* Work item *
Whenever the string "linecap" turns up in a line of the data below, copy that line.

* Stored data *
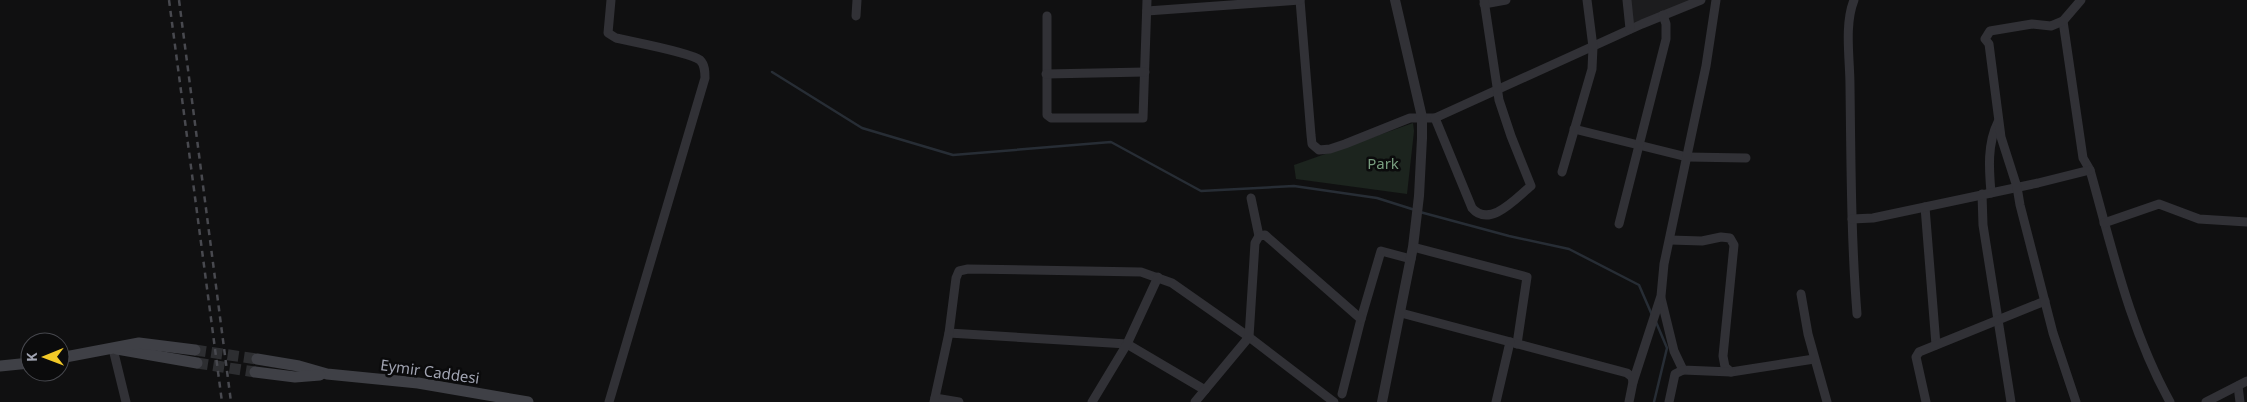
<svg xmlns="http://www.w3.org/2000/svg" width="2247" height="402" font-family="'Noto Sans',sans-serif">
<rect width="100%" height="100%" fill="#101011"/>
<path fill="#1c1c1e" d="M 1626,0 L 1694,0 L 1632,26 Z"/>
<path fill="#1c241e" d="M 1413,123 L 1414,131 L 1407,194 L 1296,179 L 1294,165 Z"/>
<g fill="none" stroke-linecap="round" stroke-linejoin="round">
<g stroke="#272d35" stroke-width="2.5">
<path d="M 772,72 L 862,128 L 953,155 L 1111,142 L 1201,191 L 1294,186 L 1377,198 L 1415,210"/>
<path d="M 1420,212 L 1509,236 L 1569,249 L 1639,285 L 1652,315"/>
<path d="M 1654,402 L 1667,348 L 1656,322"/>
</g>
<g stroke="#2d2e31" stroke-width="11" stroke-dasharray="11 5.5" stroke-linecap="butt">
<path d="M 195,350 L 257,359"/>
<path d="M 197,363 L 255,372"/>
</g>
<g stroke="#313136" stroke-width="9">
<path d="M 1300,0 L 1311,135 L 1312,144 L 1319,150 L 1330,149 L 1345,144 L 1410,118 L 1435,118 L 1642,24 L 1701,0"/>
<path d="M 1627,0 L 1630,29"/>
<path d="M 1854,0 C 1844,25 1850,59 1850,86 C 1851,163 1851,238 1857,314"/>
<path d="M 1484,4 L 1506,0"/>
<path d="M 1147,11 L 1300,0"/>
<path d="M 856,16 L 857,0"/>
<path d="M 1047,16 L 1047,115 L 1051,118 L 1143,118 L 1147,0"/>
<path d="M 2063,21 L 2083,158 L 2090,170 C 2112,248 2130,330 2170,402"/>
<path d="M 1046,74 L 1145,72"/>
<path d="M 1435,118 L 1472,208 C 1490,229 1517,197 1531,186 L 1511,136 L 1499,100 L 1484,0"/>
<path d="M 1574,129 L 1687,157 L 1746,158"/>
<path d="M 1562,172 L 1592,69 L 1593,47 L 1587,0"/>
<path d="M 1991,193 C 1989,169 1987,144 1998,122"/>
<path d="M 1982,194 L 1983,225 L 2011,402"/>
<path d="M 1251,198 L 1259,236"/>
<path d="M 1925,207 L 1936,345"/>
<path d="M 1852,219 L 1873,218 L 2038,183 L 2090,170"/>
<path d="M 2104,223 L 2159,204 L 2199,219 L 2247,222"/>
<path d="M 1619,224 L 1666,39 L 1666,24 L 1663,15"/>
<path d="M 1670,240 L 1702,241 L 1721,237 L 1730,238 L 1734,245 L 1723,356 L 1725,367 L 1731,372 L 1814,359"/>
<path d="M 1413,247 L 1527,277 L 1517,344"/>
<path d="M 1801,294 L 1808,334 L 1827,402"/>
<path d="M 1661,298 L 1674,351 L 1683,370 L 1731,372"/>
<path d="M 1401,313 L 1627,373 L 1632,377 L 1633,382 L 1629,402"/>
<path d="M 949,333 L 1127,344 L 1205,390"/>
<path d="M 113,349 L 126,402"/>
<path d="M 1633,382 L 1661,296 L 1664,264 L 1706,66 L 1716,0"/>
<path d="M 2238,386 L 2240,402"/>
<path d="M 1342,394 L 1361,319 L 1381,251 L 1411,259"/>
<path d="M 935,398 L 959,402"/>
<path d="M 609,402 L 705,78 C 705,72 705,65 700,60 C 689,52 633,42 616,38 L 608,33 L 611,0"/>
<path d="M 934,402 L 949,333 L 956,278 L 959,271 L 968,269 L 1141,272 L 1172,283 L 1249,337 L 1334,402"/>
<path d="M 1092,402 L 1127,344 L 1158,277"/>
<path d="M 1195,402 L 1249,337 L 1255,243 L 1259,236 L 1265,235 L 1361,319"/>
<path d="M 1496,402 L 1510,342"/>
<path d="M 1669,402 L 1675,374 L 1683,370"/>
<path d="M 1926,402 L 1916,357 L 1919,352 L 2045,301"/>
<path d="M 2076,402 L 2053,333 L 2020,205 L 2017,187 L 2001,137 L 1989,44 L 1985,39 L 1990,31 L 2032,24 L 2051,26 L 2063,21 L 2081,0"/>
<path d="M 2206,402 L 2247,381"/>
</g>
<path stroke="#313136" stroke-width="10" d="M 1382,402 L 1413,247 L 1419,196 L 1422,138 L 1422,117 L 1395,0"/>
<g stroke="#3f4046" stroke-width="11">
<path d="M 117,349 L 197,363"/>
<path d="M 60,358 L 139,343 L 195,350"/>
<path d="M 257,359 L 299,366 L 327,374 L 418,383 L 528,402"/>
<path d="M 0,366 L 30,363"/>
<path d="M 255,372 L 295,377 L 320,375"/>
</g>
<g stroke="#48494f" stroke-width="2.5" stroke-dasharray="6 5" stroke-linecap="butt">
<path d="M 169,0 L 222,402"/>
<path d="M 179,0 L 231,402"/>
</g>
</g>
<g text-anchor="middle" dominant-baseline="central" stroke-width="5" stroke-linejoin="round" paint-order="stroke">
<g font-size="15" fill="#789e7f" stroke="#0b0b0c">
<text x="1383" y="163">Park</text>
</g>
<g font-size="15" fill="#a1a4b2" stroke="#0b0b0c">
<text transform="translate(430 371) rotate(8)">Eymir Caddesi</text>
</g>
</g>
<g transform="translate(45 357) rotate(269)"><circle r="24" fill="#0b0b0c" stroke="#47484e"/>
<path d="M0-4L9 19L0 12L-9 19Z" fill="#f2c928"/>
<text y="-8" font-size="14" font-weight="bold" text-anchor="middle" fill="#a1a4b2">K</text>
</g>
</svg>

* Expected answer *
<g fill="none" stroke-linecap="round" stroke-linejoin="round">
<g stroke="#2d2e31" stroke-width="11" stroke-dasharray="11 5.5" stroke-linecap="butt">
<g stroke="#48494f" stroke-width="2.5" stroke-dasharray="6 5" stroke-linecap="butt">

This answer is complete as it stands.